Authentication
LPM has three authentication commands, each for a different scenario:
| Command | Use case | Token type | Lifetime |
|---|---|---|---|
lpm login | Authenticate with LPM | Full access (read + write) | Until revoked |
lpm npmrc | Make npm install work locally | Read-only | 30 days |
lpm setup | Configure .npmrc for CI/CD | ${LPM_TOKEN} placeholder | Depends on CI secret |
lpm setup --oidc | Secret-free CI installs | Read-only OIDC token | 30 minutes |
Step 1 — Sign in
lpm login
This opens your browser for OAuth authentication. After signing in, your token is stored securely in your OS keychain. If the keychain is unavailable, LPM falls back to an AES-256-GCM encrypted file.

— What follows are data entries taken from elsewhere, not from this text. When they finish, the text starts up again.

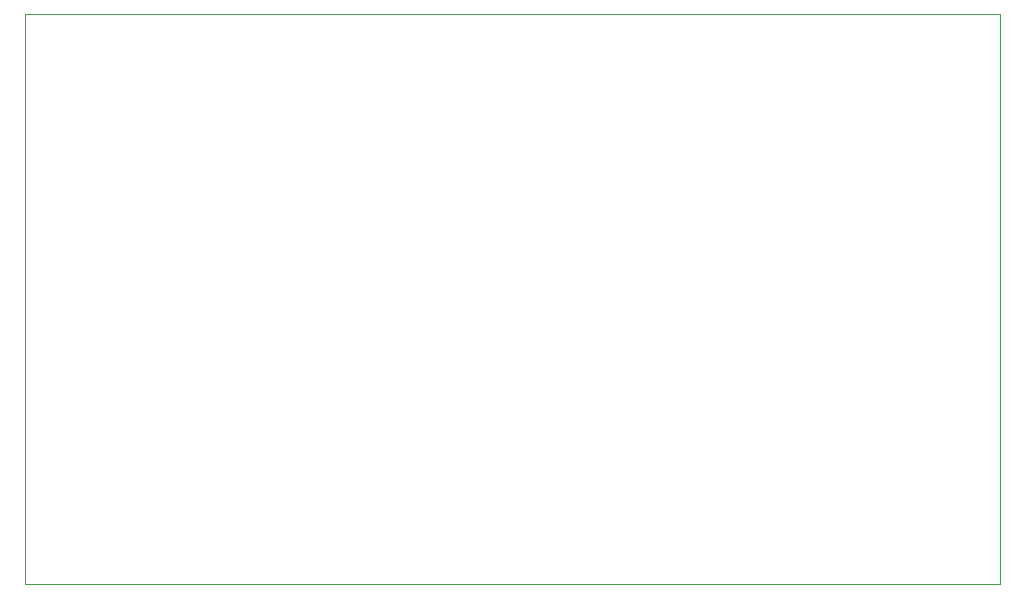
<source format=gbr>
G04 #@! TF.GenerationSoftware,KiCad,Pcbnew,(5.1.5-0-10_14)*
G04 #@! TF.CreationDate,2020-06-19T17:07:22+01:00*
G04 #@! TF.ProjectId,AIL_Workshop,41494c5f-576f-4726-9b73-686f702e6b69,rev?*
G04 #@! TF.SameCoordinates,Original*
G04 #@! TF.FileFunction,Profile,NP*
%FSLAX46Y46*%
G04 Gerber Fmt 4.6, Leading zero omitted, Abs format (unit mm)*
G04 Created by KiCad (PCBNEW (5.1.5-0-10_14)) date 2020-06-19 17:07:22*
%MOMM*%
%LPD*%
G04 APERTURE LIST*
%ADD10C,0.050000*%
G04 APERTURE END LIST*
D10*
X92710000Y-106680000D02*
X92710000Y-58420000D01*
X175260000Y-106680000D02*
X92710000Y-106680000D01*
X175260000Y-58420000D02*
X175260000Y-106680000D01*
X92710000Y-58420000D02*
X175260000Y-58420000D01*
M02*

</source>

Verify you're authenticated:
lpm whoami
Step 2 — Configure npm for your project
lpm login authenticates the CLI, but npm install doesn't know about the keychain. To make npm install work with LPM packages, run:
lpm npmrc
This creates a 30-day read-only token and writes it to your project's .npmrc. It also adds .npmrc to .gitignore to prevent accidental token commits.
✔ Read-only token created.
✔ .npmrc configured with read-only LPM token.
ℹ .npmrc added to .gitignore to prevent token leaks.
ℹ Token expires: April 18, 2026
ℹ Run `lpm npmrc` again to refresh when expired.
After this, both lpm install and npm install work:
npm install # ✓ uses the token from .npmrc
lpm install # ✓ uses the keychain token (always works)
You can customize the token lifetime:
lpm npmrc --days 7 # 7-day token
lpm npmrc --days 90 # 90-day token
Run lpm npmrc again anytime to refresh an expired token.
CI/CD Authentication
For CI/CD pipelines, you have two options:
Option 1 — OIDC (recommended, no secrets)
If your CI supports OIDC (GitHub Actions, GitLab CI), use lpm setup --oidc for secret-free installs:
lpm setup --oidc
This exchanges the CI provider's identity token for a short-lived LPM read-only token (30 minutes). No LPM_TOKEN secret needed anywhere.
Requires: Your GitHub or GitLab account must be linked to your LPM account at Settings > Security.
See CI/CD Integration for complete workflow examples.
Option 2 — Environment variable
For CI platforms without OIDC, or deployment platforms like Vercel and Netlify:
lpm setup
This writes a .npmrc with the ${LPM_TOKEN} placeholder. Set the LPM_TOKEN environment variable in your CI/deployment settings.
See Deployment Platforms for platform-specific guides.
Sign out
lpm logout
This removes the stored token from your keychain.